DinhDev

Many developers are familiar with statements like "Node.js is single-threaded" and "it handles concurrent tasks through the event loop." However, the detailed workings of the event loop and why Node only needs a single thread to execute JavaScript might not be widely understood. Even after studying this topic, I think many dev still struggle to explain it clearly during interviews.

That's why I've researched this topic in depth to provide you with the most detailed explanation possible. Through this article, I'll help you:

Understanding the Event Loop Mechanism

The Event Loop is the heart of Node.js. In reality, Node.js isn't simply "single-threaded" as many believe. Although your JavaScript code runs on a main thread, behind the scenes, Node.js uses multiple threads to handle I/O tasks and timers.

We'll dive deep into the Event Loop architecture, its different phases such as timers, pending callbacks, idle & prepare, poll, check, and close callbacks. You'll understand why Node.js can handle thousands of concurrent connections without creating a new thread for each connection like traditional models.

The Role of libuv, Thread Pool, and epoll API

Behind Node.js's "magic" is the libuv library - a cross-platform library focused on asynchronous I/O. Libuv provides Node.js with a thread pool to handle time-consuming tasks like file reading/writing, DNS lookups, etc. Libuv also leverages the epoll API (on Linux) - a highly efficient I/O multiplexing mechanism that allows a process to monitor multiple file descriptors simultaneously.

Let's explore the initial phase

Initial Phase

This is the first phase, occurring before the event loop initialization. This phase runs exactly once.

Node executes the entire source code sequentially from top to bottom. All callbacks from I/O or timers are registered in their respective phases and won't run immediately.

If you load modules using require(), they will be loaded synchronously in this phase.

Next, the Event loop is initialized, and the main thread's journey officially begins. The Event loop consists of 6 main phases that repeat continuously until it can stop.

1. First Phase: Timer

As its name suggests, the timer phase executes timer callbacks (setTimeout and setInterval).
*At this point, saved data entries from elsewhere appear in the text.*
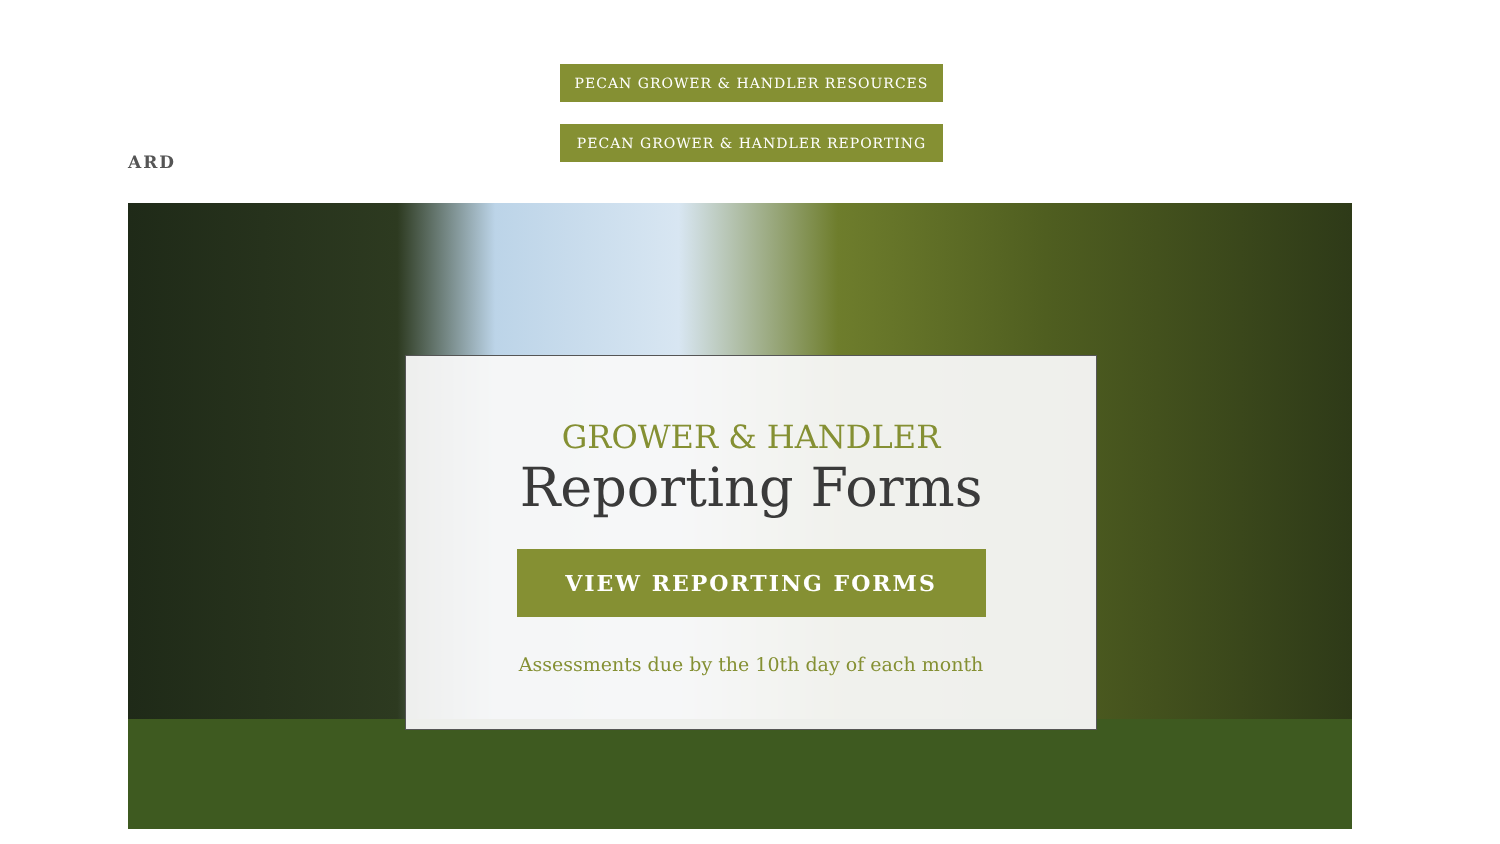ARD
PECAN GROWER & HANDLER RESOURCES
PECAN GROWER & HANDLER REPORTING
GROWER & HANDLER
Reporting Forms
VIEW REPORTING FORMS
Assessments due by the 10th day of each month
Node manages timer callbacks in a separate thread. First, it arranges all timers based on the duration value, then uses a sleep-and-wake mechanism when the duration expires, marks the timer as ready, goes back to sleep, and continues this process until all timers are processed.

Meanwhile, in the main thread, each time the event loop reaches the timer phase, it checks if any timers are marked as ready. If so, it executes their callbacks. Otherwise, it moves to the next phase.

2. Pending callback:

This phase is used to execute some low-priority callbacks from the previous loop, especially handling errors such as:

TCP error callbacks
UDP error callbacks
Other error callbacks from the system

Example of pending callbacks:

Network operation executed in the poll phase
It fails → schedule callback for pending callback phase
When running to the next loop, the pending callback phase takes the error and processes its callback (retry, for instance).

3. Idle - Prepare Phase

This phase allows Node to perform some of its background work and prepare for the next very important phase - the Poll phase.

This phase can be overridden with C++ Extensions. Indeed, we can write C++ extensions for Node.

4. Poll Phase

The Poll phase processes callbacks for I/O operations and is a crucial phase of the event loop.

The two main tasks of the poll phase include:

Polling for I/O operations:

Listening for socket connections
Receiving new connections
Reading/writing files

Executing callbacks when data is ready from I/O operations, for example:

Successfully reading a file
Successfully connecting to a server
Successfully receiving data from a connection
(And many other tasks)

Another task of the poll phase is handling dynamic imports. Imports need to read files from the system, which Node treats as I/O operations.

Node.js I/O Operations Handling Mechanism

Handling file operations

Under the hood, Node uses libuv to handle these operations. Libuv has a separate thread to process files, preventing the main thread from being blocked.

When this thread finishes processing a file, the callback is queued, and the main thread executes it in the poll phase.

In another case, if we create a stream to read a file, when libuv finishes processing a chunk, it queues the callback along with the chunk, which will also be executed in the poll phase.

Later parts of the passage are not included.